Stored data entries:

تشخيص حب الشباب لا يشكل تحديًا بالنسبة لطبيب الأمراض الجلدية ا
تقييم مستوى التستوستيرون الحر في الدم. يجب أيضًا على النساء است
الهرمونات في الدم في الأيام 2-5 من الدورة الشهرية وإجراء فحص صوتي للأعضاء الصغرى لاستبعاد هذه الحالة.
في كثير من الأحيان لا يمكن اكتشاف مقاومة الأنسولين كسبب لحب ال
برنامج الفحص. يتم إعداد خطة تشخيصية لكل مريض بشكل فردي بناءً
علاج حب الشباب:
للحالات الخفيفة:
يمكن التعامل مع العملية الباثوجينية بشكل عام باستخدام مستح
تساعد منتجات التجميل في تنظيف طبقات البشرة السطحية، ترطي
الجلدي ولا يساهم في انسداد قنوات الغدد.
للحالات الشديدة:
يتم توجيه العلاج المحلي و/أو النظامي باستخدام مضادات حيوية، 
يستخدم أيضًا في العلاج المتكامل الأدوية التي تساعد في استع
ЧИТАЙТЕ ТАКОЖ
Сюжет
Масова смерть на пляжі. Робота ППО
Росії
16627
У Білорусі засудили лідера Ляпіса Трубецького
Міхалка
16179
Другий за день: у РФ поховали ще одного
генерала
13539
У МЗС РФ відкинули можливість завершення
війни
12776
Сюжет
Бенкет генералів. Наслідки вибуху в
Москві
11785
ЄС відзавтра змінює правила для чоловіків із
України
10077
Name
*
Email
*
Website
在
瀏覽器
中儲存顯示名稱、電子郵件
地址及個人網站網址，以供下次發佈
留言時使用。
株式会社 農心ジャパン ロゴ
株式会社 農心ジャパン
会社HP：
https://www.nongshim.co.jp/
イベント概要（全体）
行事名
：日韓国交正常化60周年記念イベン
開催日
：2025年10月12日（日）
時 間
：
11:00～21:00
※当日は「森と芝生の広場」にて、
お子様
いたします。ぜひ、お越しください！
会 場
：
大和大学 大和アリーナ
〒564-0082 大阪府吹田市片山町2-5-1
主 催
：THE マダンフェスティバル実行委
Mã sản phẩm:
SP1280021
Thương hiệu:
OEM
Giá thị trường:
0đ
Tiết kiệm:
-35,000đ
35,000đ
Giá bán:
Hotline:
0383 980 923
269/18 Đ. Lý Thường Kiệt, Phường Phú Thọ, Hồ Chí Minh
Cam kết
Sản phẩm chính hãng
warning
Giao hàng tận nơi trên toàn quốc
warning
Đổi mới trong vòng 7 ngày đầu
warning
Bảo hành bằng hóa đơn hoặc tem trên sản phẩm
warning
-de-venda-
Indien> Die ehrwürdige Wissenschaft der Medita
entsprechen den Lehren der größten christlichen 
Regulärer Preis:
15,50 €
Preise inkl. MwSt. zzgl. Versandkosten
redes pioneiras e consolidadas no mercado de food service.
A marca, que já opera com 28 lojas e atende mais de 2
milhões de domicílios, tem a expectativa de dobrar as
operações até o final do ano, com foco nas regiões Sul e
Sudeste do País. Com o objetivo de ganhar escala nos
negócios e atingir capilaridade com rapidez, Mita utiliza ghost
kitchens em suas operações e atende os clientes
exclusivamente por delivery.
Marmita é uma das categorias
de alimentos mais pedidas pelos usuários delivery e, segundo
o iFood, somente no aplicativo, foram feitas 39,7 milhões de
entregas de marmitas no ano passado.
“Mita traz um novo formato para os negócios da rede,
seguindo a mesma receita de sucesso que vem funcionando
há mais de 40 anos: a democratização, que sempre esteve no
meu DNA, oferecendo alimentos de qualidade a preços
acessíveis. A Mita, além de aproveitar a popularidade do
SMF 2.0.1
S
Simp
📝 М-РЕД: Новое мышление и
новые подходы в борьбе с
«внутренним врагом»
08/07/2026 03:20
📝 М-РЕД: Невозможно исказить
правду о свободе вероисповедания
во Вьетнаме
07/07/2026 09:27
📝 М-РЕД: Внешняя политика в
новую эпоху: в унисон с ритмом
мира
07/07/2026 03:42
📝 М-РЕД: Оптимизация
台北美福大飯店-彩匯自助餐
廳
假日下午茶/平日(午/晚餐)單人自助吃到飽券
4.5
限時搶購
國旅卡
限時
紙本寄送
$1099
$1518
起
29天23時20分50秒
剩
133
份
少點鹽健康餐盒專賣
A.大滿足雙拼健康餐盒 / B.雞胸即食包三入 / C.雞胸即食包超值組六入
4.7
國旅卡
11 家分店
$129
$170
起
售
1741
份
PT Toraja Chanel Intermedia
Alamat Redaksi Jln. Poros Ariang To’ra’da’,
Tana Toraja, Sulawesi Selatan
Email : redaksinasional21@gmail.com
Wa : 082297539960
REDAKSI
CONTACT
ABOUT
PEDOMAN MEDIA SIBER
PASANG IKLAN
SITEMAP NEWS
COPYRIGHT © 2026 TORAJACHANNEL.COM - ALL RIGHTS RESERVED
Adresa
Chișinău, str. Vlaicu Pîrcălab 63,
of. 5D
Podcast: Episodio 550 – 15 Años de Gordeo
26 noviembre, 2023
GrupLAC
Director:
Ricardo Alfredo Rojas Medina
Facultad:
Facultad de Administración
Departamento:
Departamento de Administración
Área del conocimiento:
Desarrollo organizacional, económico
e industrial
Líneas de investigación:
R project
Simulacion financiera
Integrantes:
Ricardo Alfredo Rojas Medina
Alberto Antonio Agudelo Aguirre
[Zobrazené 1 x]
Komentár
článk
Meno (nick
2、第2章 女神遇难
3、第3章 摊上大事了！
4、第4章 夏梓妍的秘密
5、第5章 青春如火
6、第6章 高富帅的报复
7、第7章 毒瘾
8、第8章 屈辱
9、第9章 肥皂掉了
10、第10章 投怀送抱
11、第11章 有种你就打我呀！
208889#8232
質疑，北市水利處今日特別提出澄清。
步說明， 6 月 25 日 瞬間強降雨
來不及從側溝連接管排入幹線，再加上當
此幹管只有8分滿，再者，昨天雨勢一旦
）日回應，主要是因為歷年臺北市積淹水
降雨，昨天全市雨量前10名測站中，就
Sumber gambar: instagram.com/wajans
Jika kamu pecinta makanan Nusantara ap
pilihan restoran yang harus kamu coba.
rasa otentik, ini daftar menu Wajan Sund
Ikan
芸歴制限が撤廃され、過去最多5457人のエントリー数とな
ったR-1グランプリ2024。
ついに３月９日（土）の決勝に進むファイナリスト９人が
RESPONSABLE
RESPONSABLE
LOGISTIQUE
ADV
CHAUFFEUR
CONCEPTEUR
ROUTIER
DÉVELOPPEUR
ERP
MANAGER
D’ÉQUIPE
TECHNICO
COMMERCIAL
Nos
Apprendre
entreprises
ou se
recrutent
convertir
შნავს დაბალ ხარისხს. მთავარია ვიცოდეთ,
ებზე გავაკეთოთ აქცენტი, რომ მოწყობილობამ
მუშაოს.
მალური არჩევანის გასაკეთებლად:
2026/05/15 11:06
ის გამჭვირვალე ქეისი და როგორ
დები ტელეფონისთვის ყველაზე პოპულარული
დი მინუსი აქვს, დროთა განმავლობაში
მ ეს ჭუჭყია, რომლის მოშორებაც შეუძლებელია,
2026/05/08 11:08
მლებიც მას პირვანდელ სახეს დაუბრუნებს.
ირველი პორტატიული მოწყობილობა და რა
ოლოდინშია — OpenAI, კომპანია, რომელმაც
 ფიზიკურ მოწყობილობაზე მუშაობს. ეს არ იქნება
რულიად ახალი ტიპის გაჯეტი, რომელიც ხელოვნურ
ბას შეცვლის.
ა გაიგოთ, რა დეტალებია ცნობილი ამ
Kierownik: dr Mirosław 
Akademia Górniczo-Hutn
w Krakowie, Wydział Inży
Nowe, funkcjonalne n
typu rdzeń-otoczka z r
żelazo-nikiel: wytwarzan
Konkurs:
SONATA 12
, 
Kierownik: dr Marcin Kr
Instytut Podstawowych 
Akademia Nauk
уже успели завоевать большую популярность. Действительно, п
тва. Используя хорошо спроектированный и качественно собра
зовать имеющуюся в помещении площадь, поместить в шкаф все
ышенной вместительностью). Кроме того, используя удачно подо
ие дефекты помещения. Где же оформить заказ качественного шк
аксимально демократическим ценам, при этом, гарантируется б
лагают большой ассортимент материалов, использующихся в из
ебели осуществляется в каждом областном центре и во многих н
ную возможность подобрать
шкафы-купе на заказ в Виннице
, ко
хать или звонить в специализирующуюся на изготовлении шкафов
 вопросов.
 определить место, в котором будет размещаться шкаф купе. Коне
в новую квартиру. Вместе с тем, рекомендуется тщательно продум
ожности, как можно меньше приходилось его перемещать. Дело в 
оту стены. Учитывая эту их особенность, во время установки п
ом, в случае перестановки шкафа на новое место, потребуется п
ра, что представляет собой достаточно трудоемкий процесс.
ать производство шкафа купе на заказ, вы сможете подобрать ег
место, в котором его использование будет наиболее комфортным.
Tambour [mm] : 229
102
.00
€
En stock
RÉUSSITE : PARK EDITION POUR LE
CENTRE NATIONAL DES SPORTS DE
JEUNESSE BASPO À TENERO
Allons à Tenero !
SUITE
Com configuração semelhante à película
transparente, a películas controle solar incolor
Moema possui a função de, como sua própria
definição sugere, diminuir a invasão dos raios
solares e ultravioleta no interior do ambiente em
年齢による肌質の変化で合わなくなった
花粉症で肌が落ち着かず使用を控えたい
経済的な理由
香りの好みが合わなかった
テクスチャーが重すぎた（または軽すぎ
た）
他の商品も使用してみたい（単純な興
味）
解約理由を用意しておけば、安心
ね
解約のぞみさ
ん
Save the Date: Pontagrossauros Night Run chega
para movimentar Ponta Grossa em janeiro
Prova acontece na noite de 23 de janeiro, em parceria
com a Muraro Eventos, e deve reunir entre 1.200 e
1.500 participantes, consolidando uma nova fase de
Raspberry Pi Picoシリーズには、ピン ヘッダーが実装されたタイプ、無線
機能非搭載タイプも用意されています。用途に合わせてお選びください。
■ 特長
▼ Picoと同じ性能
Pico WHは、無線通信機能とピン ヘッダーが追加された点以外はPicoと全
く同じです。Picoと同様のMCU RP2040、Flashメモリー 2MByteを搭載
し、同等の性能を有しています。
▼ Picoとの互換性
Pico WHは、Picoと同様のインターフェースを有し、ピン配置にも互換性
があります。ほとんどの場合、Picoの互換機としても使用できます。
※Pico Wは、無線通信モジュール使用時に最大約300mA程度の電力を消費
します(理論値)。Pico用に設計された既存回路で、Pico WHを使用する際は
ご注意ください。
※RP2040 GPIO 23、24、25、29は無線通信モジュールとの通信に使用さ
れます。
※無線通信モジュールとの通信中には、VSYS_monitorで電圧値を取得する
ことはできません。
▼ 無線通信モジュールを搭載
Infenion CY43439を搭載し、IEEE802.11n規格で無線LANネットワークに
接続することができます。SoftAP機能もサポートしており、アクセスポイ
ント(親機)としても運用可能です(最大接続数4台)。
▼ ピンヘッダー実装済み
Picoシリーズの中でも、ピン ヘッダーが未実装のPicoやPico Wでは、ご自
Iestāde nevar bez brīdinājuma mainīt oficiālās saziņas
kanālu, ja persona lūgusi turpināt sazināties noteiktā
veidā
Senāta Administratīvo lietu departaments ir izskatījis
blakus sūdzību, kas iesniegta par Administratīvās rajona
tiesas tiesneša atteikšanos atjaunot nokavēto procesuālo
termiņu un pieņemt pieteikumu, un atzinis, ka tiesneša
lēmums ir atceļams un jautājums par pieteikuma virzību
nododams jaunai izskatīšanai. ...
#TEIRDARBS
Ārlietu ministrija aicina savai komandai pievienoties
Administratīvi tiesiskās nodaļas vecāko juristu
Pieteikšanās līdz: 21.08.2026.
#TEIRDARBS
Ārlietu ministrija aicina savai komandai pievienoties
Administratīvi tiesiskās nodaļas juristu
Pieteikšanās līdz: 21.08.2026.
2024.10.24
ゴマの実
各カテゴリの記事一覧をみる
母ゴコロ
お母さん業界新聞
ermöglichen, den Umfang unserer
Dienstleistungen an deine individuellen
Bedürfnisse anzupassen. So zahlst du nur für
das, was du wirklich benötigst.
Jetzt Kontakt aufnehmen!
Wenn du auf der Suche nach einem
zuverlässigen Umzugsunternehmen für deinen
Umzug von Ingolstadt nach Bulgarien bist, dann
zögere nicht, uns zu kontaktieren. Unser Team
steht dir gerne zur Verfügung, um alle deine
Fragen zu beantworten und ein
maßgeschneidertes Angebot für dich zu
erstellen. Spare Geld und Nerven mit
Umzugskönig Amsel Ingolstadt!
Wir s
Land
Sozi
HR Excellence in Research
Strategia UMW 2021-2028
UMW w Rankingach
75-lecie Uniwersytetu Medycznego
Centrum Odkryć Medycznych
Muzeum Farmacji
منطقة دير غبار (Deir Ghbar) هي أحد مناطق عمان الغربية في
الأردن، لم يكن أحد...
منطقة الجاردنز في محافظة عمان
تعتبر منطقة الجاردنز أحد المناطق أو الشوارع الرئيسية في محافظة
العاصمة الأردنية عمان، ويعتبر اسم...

▶ WRITTEN TASK
All lines from the one containing "Fragen zu beantworten und ein" through the end of the records, both ends included, are to be quoted exactly; please add nothing else.

▶ TASK RESPONSE
Fragen zu beantworten und ein
maßgeschneidertes Angebot für dich zu
erstellen. Spare Geld und Nerven mit
Umzugskönig Amsel Ingolstadt!
Wir s
Land
Sozi
HR Excellence in Research
Strategia UMW 2021-2028
UMW w Rankingach
75-lecie Uniwersytetu Medycznego
Centrum Odkryć Medycznych
Muzeum Farmacji
منطقة دير غبار (Deir Ghbar) هي أحد مناطق عمان الغربية في
الأردن، لم يكن أحد...
منطقة الجاردنز في محافظة عمان
تعتبر منطقة الجاردنز أحد المناطق أو الشوارع الرئيسية في محافظة
العاصمة الأردنية عمان، ويعتبر اسم...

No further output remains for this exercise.